Não pode ser só o acaso que arma essas situações. Ou pode? Que não há explicação para todas as coincidências, não há mesmo. Sentei em frente do computador para escrever este texto com um assunto em mente e algumas anotações e reflexões coletadas ao longo da semana. Antes de começar, abri a Gazeta de sexta-feira. De cara, encontrei o texto do meu colega José Carlos Fernandes, que ocupava este espaço, falando exatamente do que eu pretendia falar: letras de música que guardamos para sempre na memória. Além da vontade de esganar o José Carlos, fui tomada pelo espanto: entre tantas coisas que há para se comentar, como foi que nós dois pensamos no mesmo assunto?

Guardadas minhas anotações sobre letras da MPB para outra ocasião, me concentro nas coincidências, essas inofensivas charadas que nos intrigam e que nunca conseguimos desvendar. Houve quem tentasse. A mentalidade oriental é aberta à ideia de interligação entre todos os seres, uma interligação que seria mais forte que a suposta linearidade do tempo. No Ocidente, foi o psiquiatra suíço Carl Jung que colocou o assunto em discussão ao propor que há algo mais em alguns episódios que classificamos de coincidências. No começo do século 20, ele falou em sincronicidade e em inconsciente coletivo e relatou casos que viveu e que não conseguiu explicar. Como quando uma paciente, no divã, lhe contava sobre um sonho com um escaravelho, e ele notou um inseto que tentava entrar pela janela. Jung se levantou, levantou o vidro e viu que o inseto era um besouro, que se assemelha ao escaravelho. O psiquiatra ficou boquiaberto com aquilo que parecia ser a materialização de uma experiência abstrata, o sonho da paciente.

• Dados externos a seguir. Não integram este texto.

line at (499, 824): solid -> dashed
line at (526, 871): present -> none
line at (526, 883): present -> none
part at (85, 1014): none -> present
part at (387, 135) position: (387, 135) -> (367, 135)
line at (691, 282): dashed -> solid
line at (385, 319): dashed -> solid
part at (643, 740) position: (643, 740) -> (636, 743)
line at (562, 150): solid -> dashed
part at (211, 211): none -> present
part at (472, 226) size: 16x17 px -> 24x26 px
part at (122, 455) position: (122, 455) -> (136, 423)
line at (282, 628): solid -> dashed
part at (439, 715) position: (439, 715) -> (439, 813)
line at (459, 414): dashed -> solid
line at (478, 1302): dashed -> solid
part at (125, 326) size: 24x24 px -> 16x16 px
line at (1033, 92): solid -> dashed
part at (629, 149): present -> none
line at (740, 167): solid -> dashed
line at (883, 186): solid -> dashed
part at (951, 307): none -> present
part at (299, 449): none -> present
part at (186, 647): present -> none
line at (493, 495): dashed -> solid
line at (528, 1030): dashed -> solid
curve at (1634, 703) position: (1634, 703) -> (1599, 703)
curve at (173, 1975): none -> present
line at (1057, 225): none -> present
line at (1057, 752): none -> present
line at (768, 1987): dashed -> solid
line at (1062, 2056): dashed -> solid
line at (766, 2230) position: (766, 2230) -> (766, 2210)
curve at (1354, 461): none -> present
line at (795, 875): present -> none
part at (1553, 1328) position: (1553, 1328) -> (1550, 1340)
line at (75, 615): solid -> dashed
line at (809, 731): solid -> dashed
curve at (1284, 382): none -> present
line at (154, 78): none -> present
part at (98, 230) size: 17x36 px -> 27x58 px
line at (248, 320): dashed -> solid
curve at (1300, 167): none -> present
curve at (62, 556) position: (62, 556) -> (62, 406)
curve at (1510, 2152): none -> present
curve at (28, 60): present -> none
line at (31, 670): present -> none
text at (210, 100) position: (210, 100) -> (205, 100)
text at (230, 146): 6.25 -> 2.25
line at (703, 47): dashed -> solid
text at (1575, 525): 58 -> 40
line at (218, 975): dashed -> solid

Não conheço o suficiente o trabalho de Jung nem as filosofias orientais para acompanhar os raciocínios que cons­­troem em torno das coincidências. Mas estou entre os que são tentados a encontrar nas coincidências uma mensagem oculta: se eu penso em um autor e, em seguida, al­­guém me presenteia com um livro dele, quero acreditar que há algo aí com uma relevância especial que eu tenho de desvendar. A tal relevância talvez nunca se revele, mas a sensação de espanto e deslumbramento sempre se repete diante de uma coincidência. Ela sempre parece mágica ou, no mínimo, divertida.

Como tudo mais, a ciência tenta explicar as coincidências e talvez algum dia chegue a alguma conclusão, atribuindo esses fatos à química cerebral, à ação das moléculas de grafeno na troposfera ou coisa que o valha. Até lá, estamos liberados para desfrutar das coincidências como pequenas provocações para pensarmos na vida de um jeito diferente. Como janelinhas para dentro de nós mesmos, que seria um desperdício fechar sem, ao menos, dar uma es­­­piadinha.